Les vaches, malgré tous les exemples de migrations que nous avons cités, sortent moins souvent que les bœufs des provinces natales, et ce fait s’explique par la très grande importance que le lait a prise dans notre agriculture. Nos rapports avec l’étranger obéissent aux mêmes considérations, et les comptes des douanes en donnent la preuve irrécusable[2].

Autrefois la France avait très fréquemment recours à la race de Schwitz, la meilleure des races suisses, pour développer l’ampleur et les facultés laitières de nos bêtes indigènes, sans en altérer la rusticité.

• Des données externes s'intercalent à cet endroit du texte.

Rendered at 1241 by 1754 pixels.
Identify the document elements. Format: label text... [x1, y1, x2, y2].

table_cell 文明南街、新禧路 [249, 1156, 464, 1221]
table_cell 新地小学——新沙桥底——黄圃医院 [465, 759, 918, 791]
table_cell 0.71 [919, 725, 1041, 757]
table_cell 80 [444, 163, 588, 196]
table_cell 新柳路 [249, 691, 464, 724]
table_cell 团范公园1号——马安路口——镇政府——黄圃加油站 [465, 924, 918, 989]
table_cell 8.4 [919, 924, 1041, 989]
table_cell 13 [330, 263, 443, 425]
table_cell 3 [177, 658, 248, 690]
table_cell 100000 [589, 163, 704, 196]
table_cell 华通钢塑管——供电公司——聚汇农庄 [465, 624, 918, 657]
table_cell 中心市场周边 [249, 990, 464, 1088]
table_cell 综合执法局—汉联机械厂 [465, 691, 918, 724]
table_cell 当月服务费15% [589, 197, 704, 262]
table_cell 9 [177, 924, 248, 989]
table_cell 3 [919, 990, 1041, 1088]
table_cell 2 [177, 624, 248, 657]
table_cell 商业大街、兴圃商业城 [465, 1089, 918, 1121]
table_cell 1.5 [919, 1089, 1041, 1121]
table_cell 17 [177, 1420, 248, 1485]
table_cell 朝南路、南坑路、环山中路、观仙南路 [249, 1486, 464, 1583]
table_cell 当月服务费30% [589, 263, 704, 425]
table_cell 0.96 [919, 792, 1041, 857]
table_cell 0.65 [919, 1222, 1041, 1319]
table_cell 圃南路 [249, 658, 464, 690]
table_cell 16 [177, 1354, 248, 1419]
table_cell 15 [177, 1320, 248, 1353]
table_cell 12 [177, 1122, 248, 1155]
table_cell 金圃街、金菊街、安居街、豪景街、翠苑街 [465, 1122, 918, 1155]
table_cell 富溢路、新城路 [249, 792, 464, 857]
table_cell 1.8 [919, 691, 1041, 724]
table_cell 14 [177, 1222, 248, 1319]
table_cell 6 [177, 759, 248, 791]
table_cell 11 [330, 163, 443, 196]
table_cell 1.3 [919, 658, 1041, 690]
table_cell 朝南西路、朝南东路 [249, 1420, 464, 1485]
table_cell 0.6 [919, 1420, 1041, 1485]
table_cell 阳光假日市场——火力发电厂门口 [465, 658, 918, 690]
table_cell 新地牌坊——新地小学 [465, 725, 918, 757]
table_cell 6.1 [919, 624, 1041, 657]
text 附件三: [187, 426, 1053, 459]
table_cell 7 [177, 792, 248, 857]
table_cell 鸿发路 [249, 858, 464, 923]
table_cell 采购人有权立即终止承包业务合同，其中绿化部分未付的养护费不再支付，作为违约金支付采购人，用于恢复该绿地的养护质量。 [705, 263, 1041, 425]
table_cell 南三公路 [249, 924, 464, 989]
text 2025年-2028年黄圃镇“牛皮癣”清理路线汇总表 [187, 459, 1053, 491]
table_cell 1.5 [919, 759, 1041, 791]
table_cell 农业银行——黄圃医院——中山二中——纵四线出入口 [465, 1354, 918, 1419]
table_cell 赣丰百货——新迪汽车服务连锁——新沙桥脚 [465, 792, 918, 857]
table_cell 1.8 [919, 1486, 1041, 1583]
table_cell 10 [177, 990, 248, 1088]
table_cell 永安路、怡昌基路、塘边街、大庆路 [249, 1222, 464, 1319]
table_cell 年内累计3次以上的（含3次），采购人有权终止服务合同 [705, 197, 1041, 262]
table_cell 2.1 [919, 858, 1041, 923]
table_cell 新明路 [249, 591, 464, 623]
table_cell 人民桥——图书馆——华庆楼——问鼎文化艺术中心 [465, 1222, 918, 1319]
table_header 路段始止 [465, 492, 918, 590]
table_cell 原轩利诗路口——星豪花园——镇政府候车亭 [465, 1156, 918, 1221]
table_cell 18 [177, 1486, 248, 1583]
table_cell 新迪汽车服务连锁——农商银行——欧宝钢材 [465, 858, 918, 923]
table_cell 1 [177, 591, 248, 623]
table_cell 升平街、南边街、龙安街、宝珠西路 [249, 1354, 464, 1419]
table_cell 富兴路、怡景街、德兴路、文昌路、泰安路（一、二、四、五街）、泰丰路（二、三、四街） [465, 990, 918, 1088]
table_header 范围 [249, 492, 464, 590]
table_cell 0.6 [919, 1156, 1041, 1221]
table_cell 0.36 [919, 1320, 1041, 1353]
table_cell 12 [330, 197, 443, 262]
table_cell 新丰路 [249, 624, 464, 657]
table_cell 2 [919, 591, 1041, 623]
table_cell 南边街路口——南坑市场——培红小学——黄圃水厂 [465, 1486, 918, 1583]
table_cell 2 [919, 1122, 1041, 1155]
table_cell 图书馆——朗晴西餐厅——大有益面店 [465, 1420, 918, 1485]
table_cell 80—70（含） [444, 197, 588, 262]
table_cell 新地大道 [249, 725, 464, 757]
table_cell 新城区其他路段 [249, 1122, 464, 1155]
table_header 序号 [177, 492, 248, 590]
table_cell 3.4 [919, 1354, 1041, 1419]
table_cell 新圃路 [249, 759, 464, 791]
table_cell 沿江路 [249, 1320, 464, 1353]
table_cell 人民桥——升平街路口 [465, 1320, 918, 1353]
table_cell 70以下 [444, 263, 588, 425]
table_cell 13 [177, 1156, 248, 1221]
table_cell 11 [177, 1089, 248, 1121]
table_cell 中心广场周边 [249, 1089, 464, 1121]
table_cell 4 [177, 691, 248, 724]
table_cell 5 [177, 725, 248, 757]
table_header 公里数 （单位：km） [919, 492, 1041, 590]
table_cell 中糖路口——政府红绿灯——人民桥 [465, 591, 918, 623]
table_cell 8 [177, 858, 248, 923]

On s’adressait aussi à la race hollandaise pour accroître le rendement du lait. L’importation de ces deux races persistera toujours dans un rayon voisin des pays de provenance; mais aujourd’hui les éleveurs français négligent un peu ces croisemens. On a fini par trouver mal faites les bêtes hollandaises. On a reproché aux bêtes suisses de ne pas s’acclimater facilement partout et d’être trop osseuses. Enfin ces deux races exigent une nourriture excessivement abondante et donnent un lait moins riche que celui des vaches françaises. La faveur du public agricole a donc changé d’objet et s’est presque exclusivement portée sur les races anglaises[3]. Dans la

  1. La Limagne d’Auvergne avec le senectère, la Normandie avec le neufchâtel, le calembert et le livarot, la Flandre et la Picardie avec le marollos ne se sont-elles pas acquis, comme la Brie elle-même, une juste et universelle réputation?
  2. De 1827 à 1856, nous avons importé 1,558,600 bêtes bovines, et nous en avons exporté seulement 460,880 têtes. Or ce double mouvement résulte de l’exportation de 15,169 taureaux, bouvillons et taurillons, 68,630 veaux, 12,440 génisses, 233,260 bœufs et 140,390 vaches, — et de l’importation de 127,040 taureaux, bouvillons et taurillons, 454,000 veaux, 65,240 génisses, 282,700 bœufs et 629,620 vaches.
  3. On confond ordinairement sous le nom de races anglaises toutes les races perfectionnées de l’Angleterre et de l’Ecosse. Les angus et les ayr sont des bêtes écossaises; les devon, les hereford et les durham sont anglaises.